先生:「ハードディスクを軽くすると動きがよくなるって聞いたんで、ファイルを削除したんですけど、エラーメッセージが消えないんですよ」

私のささやき:大事なDLLやSYSファイルも捨てちゃったんでしょうね。セットアップからやり直し……。

先生:「Windows2000が便利だと聞いて自分でインストールしたら、すぐ止まるようになってしまったの」

私のささやき:マニュアルには、Windows NTには対応しておりませんとあるのに……。

先生:「あっち(パソコン教室)にある外付けハードディスクは使えないかな?」

私のささやき:SCSIボードを増設すれば可能だけど。でも、USBで接続できるMOを購入した方が安くて便利かもしれないのに。

先生:「このスキャナ、つなげばすぐに動くって聞いたのに、全然だめなんだよ」

私のささやき:ドライバはインストールしないと認識しないのに……。

 最近ではアプリケーションの使い方以前に、パソコンとの付き合い方を認識してもらわないといけないと強く感じます。そうすれば、発生する前に防げる問題も多いと感じるからです。

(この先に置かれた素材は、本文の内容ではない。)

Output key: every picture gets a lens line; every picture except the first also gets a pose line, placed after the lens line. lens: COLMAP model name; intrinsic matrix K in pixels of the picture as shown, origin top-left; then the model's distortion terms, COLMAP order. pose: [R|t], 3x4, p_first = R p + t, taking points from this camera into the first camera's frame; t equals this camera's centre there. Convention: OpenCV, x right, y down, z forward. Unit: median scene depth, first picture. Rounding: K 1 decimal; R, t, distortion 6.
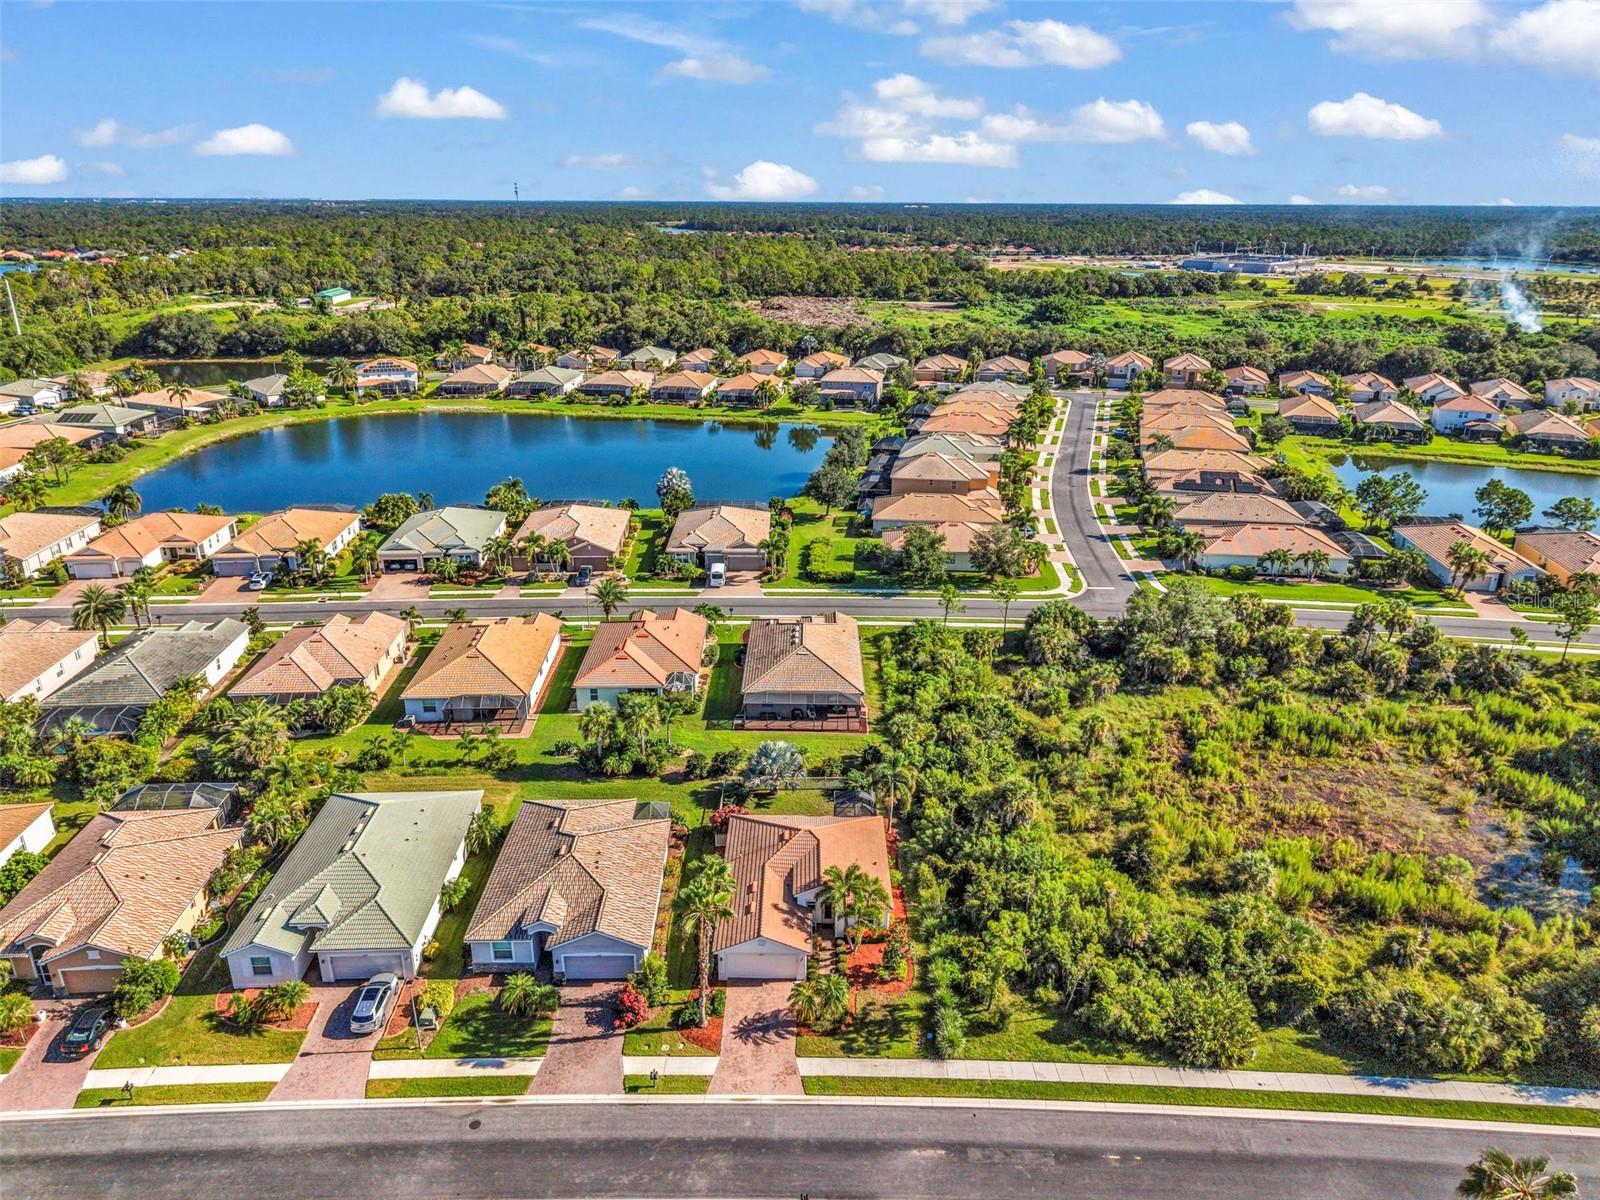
lens RADIAL K [[1064.3, 0, 797.4], [0, 1064.3, 605.1], [0, 0, 1]] dist [0.045386, -0.054092]
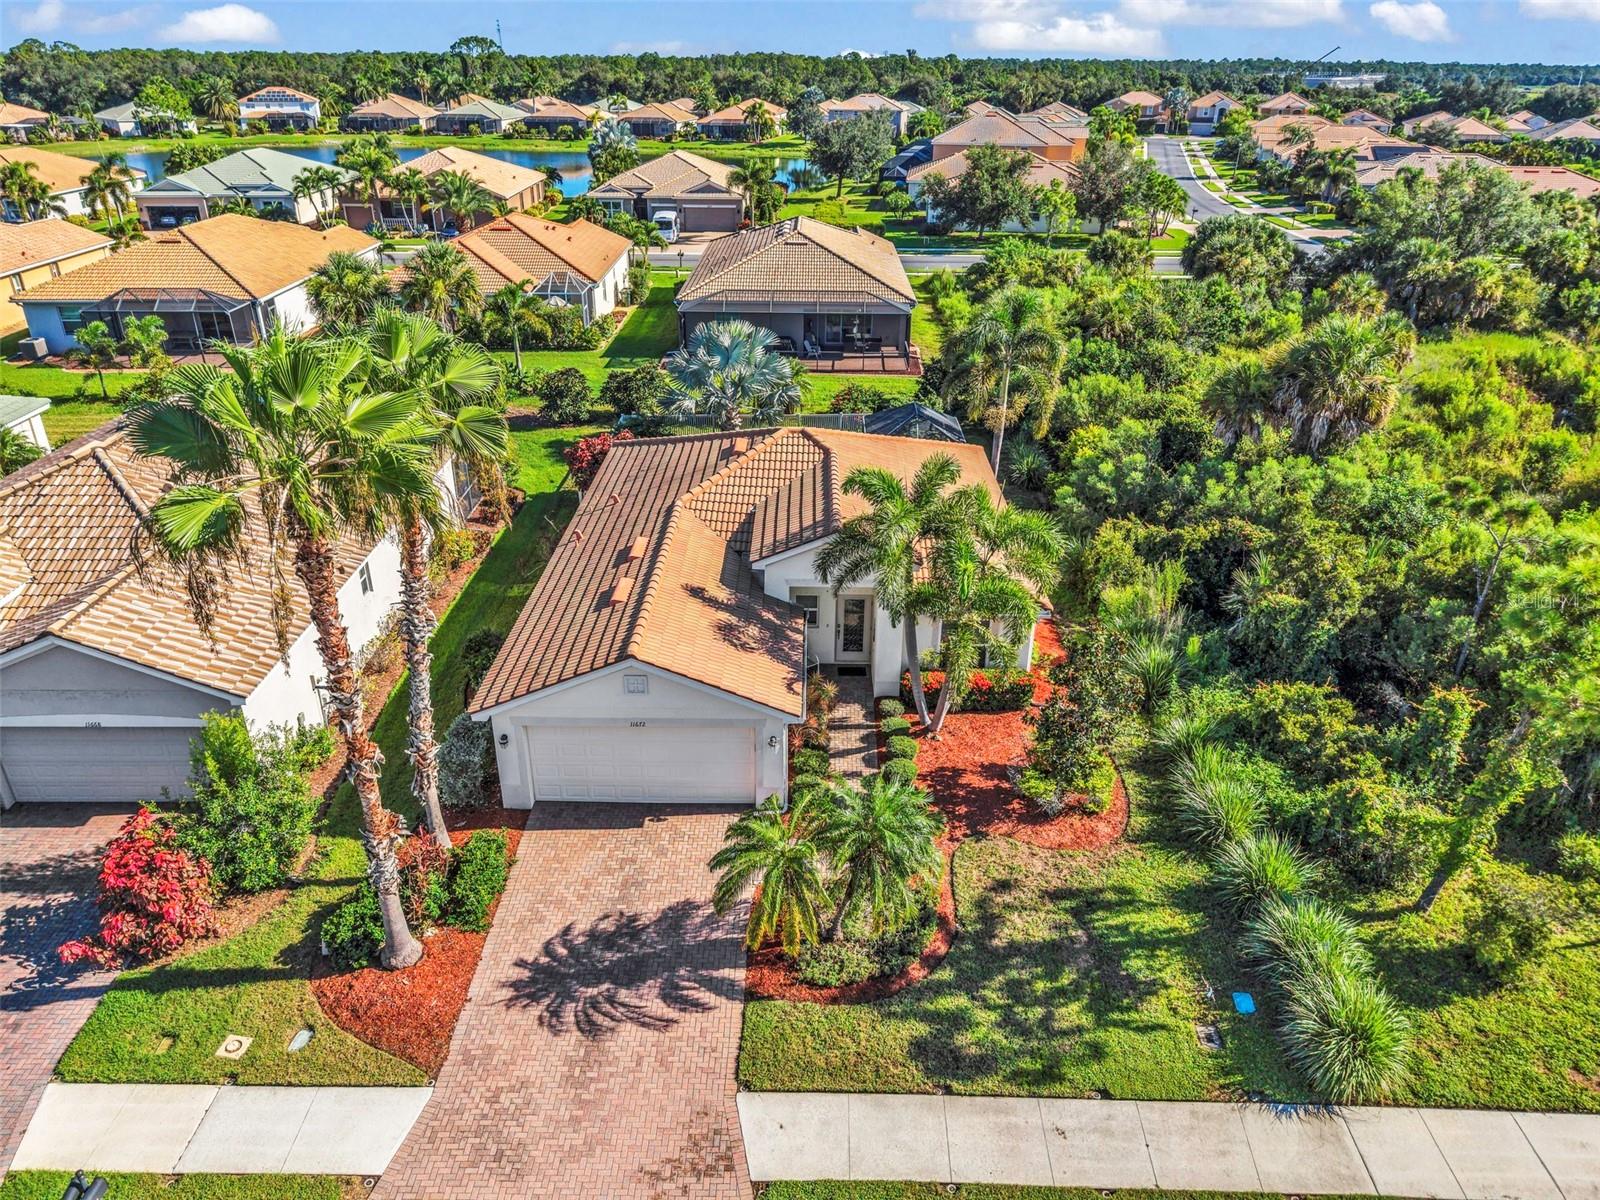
lens RADIAL K [[1072.8, 0, 797.9], [0, 1072.8, 597.1], [0, 0, 1]] dist [0.022975, -0.022162]
pose [[0.999987, 0.004600, -0.002352, 0.010274], [-0.004347, 0.995165, 0.098121, 0.219742], [0.002792, -0.098109, 0.995172, 0.591981]]
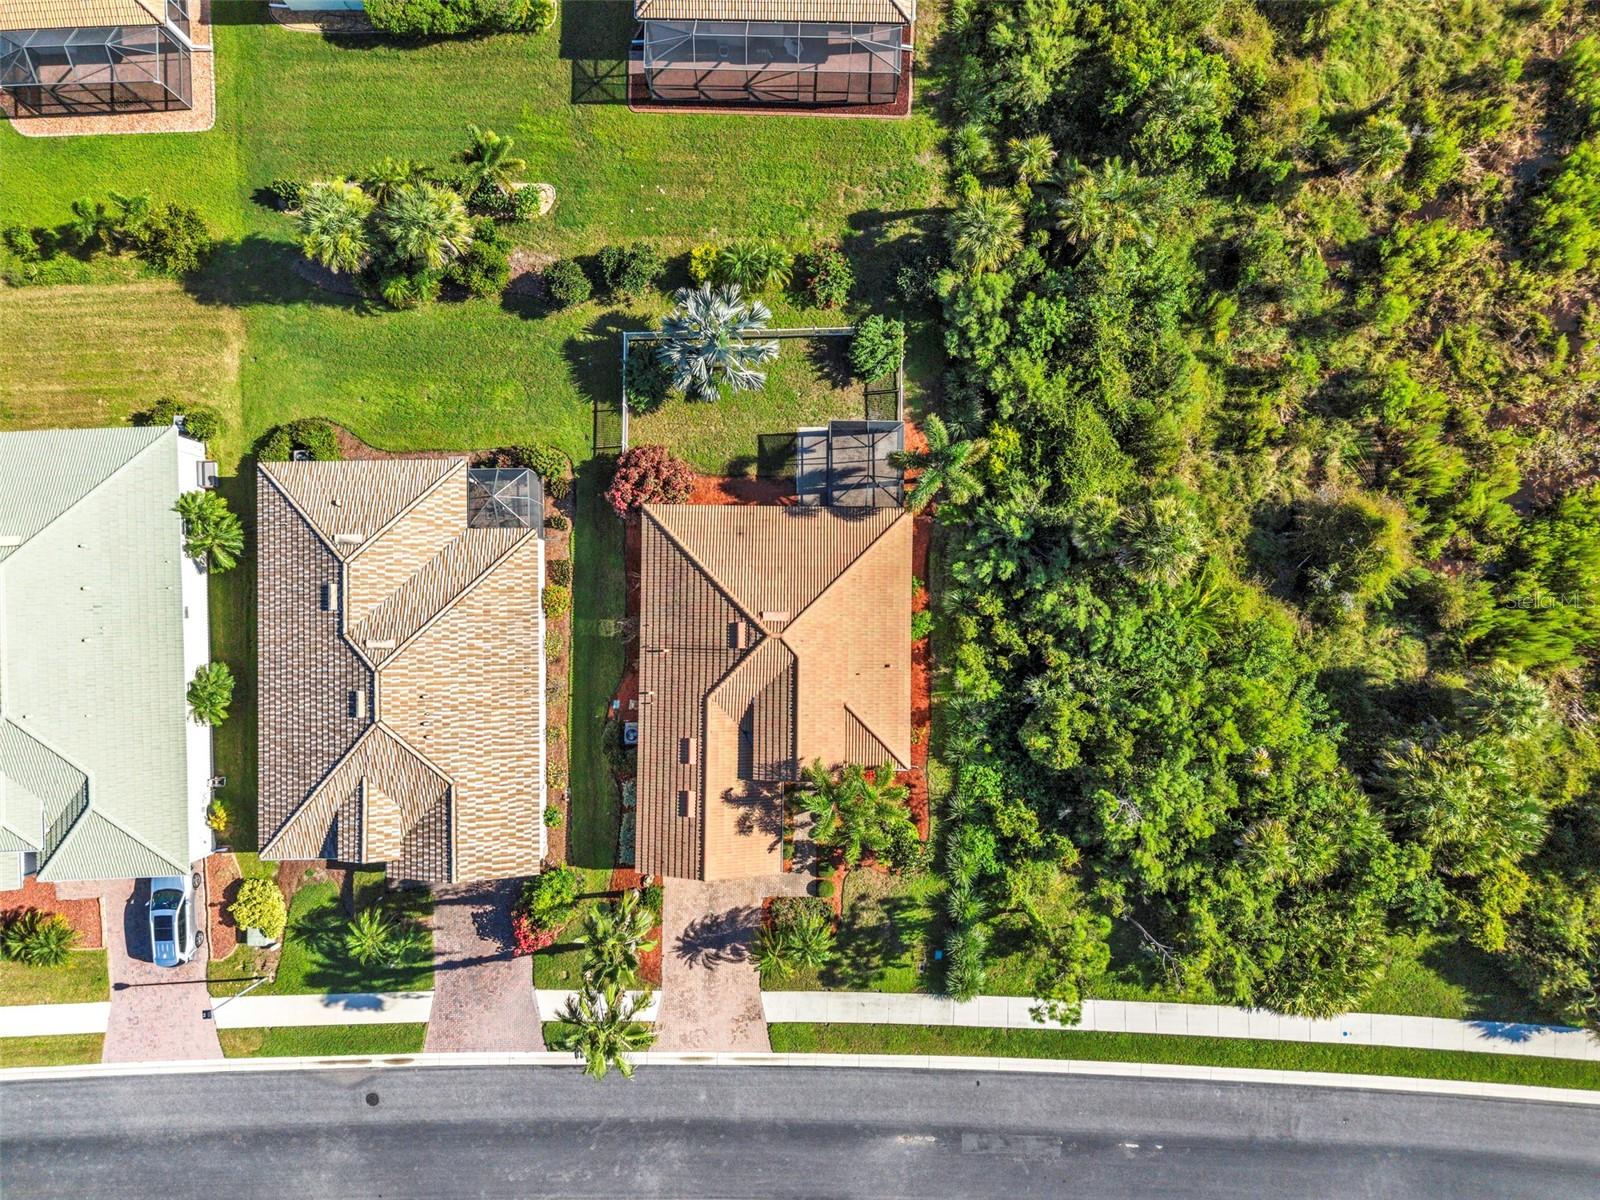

 そうはいっても、ファイルの整理だのドライバのインストール作業などは、だれもができる作業ではないので、先生方や事務職員の中から担当者を決めておくことは必要かもしれません。現在はある程度パソコンの得意な先生に何でも任されてしまうため、通常業務以外の負担が増えている状況です(これは一般の企業でも同じでしょうが)。国や自治体できちんとした手当てを付け、公式に業務の一部として行うようにできないものでしょうか? 課外活動の手当ても、ないかあってもそれほどの金額ではないと聞いています。ですからその実現は難しいのかもしれません。手当てが付けられないのであれば、パソコンインストラクターの業務内容に正式にトラブルシューティングやサポート業務の項目を追加して、ちゃんと時給を上げてほしい。